A police spokesman, inspector S Goshal, said the majority of the detentions were made overnight on Thursday in Malwani, a northeastern suburb of the city.
He said that none of them has been formally arrested or charged and that they were detained only for questioning to help with the investigations into Tuesday's co-ordinated bombings.
A N Roy, a police commissioner, said those arrested include known thugs, gangsters and troublemakers who might have information about the culprits.
The arrests came a day after the police chief of Maharashtra state, of which Mumbai is the capital, said investigators were looking into a possible link with Lashkar-e-Tayyaba, one of the several Kashmiri militant groups fighting for independence.

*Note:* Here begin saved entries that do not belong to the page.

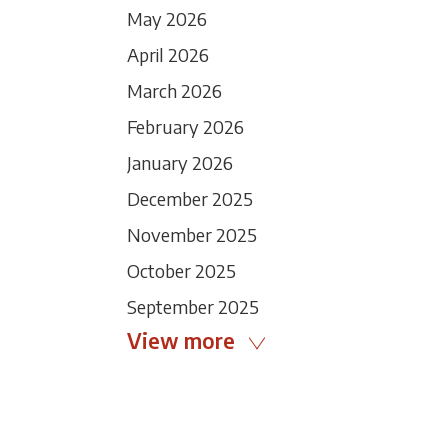
May 2026
April 2026
March 2026
February 2026
January 2026
December 2025
November 2025
October 2025
September 2025
View more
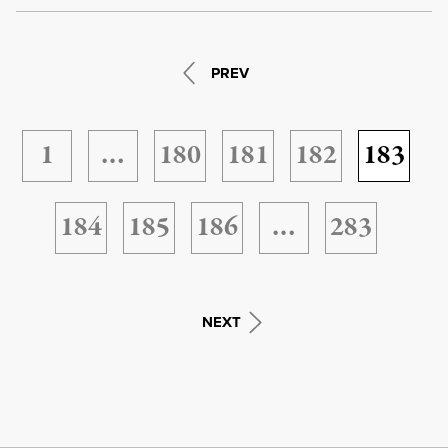
PREV
1
…
180
181
182
183
184
185
186
…
283
NEXT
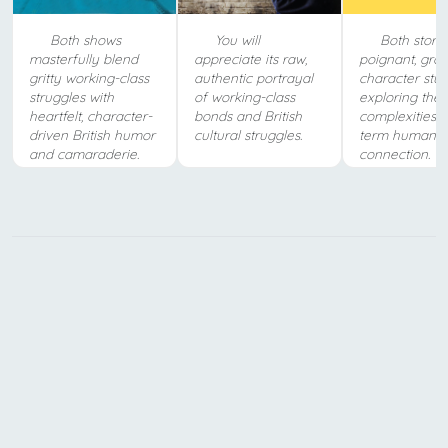
Both shows
You will
Both storie
masterfully blend
appreciate its raw,
poignant, gro
gritty working-class
authentic portrayal
character stud
struggles with
of working-class
exploring the
heartfelt, character-
bonds and British
complexities o
driven British humor
cultural struggles.
term human
and camaraderie.
connection.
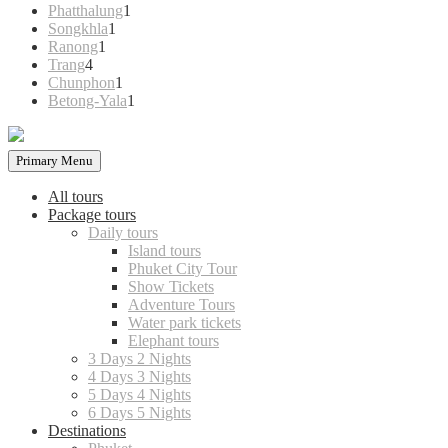
products
1
Phatthalung
1
1
product
Songkhla
1
1
product
Ranong
1
4
product
Trang
4
products
1
Chunphon
1
product
1
Betong-Yala
1
product
Primary Menu
All tours
Package tours
Daily tours
Island tours
Phuket City Tour
Show Tickets
Adventure Tours
Water park tickets
Elephant tours
3 Days 2 Nights
4 Days 3 Nights
5 Days 4 Nights
6 Days 5 Nights
Destinations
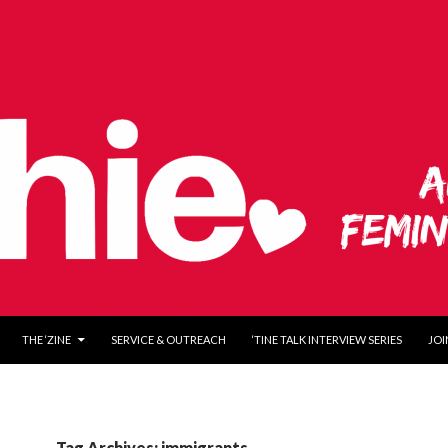
O CONTENT
THE ‘ZINE
SERVICE & OUTREACH
‘TINE TALK INTERVIEW SERIES
JOI
Tag Archives: immigrants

Also on Thursday the Indian prime minister, Manmohan Singh, and his government said they were committed to wiping out terrorism.
A cabinet statement said: "Nothing will deter us from our firm policy to fight this menace till it is wiped out. We are determined to apprehend and bring to justice all those responsible for the evil acts in Mumbai."

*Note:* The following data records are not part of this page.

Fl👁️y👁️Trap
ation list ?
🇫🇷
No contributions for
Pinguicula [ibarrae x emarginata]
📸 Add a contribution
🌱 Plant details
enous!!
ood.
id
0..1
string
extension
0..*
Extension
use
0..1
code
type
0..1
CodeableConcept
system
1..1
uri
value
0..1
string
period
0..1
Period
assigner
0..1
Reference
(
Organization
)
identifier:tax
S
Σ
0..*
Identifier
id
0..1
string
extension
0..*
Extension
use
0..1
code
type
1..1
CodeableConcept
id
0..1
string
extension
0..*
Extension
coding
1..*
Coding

Singh was to visit Bombay on Friday for an assessment of the investigations into the bomb blasts.
Business as usual
Meanwhile, Mumbai’s commuters were back jamming onto trains as usual on Thursday.
Trains were crowded as normal on
In a city of 16 million, Mumbai's suburban railway is crowded around the clock, with each nine-car train often carrying three times the official 5,000 passenger capacity during peak hours.
Some people stayed away from work the day after the blasts, but the trains were busy on Thursday, although with a sense of unease as many checked under their seats and kept an eye on luggage.
Mumbai's authorities are considering installing metal detectors and closed circuit television at all railway stations.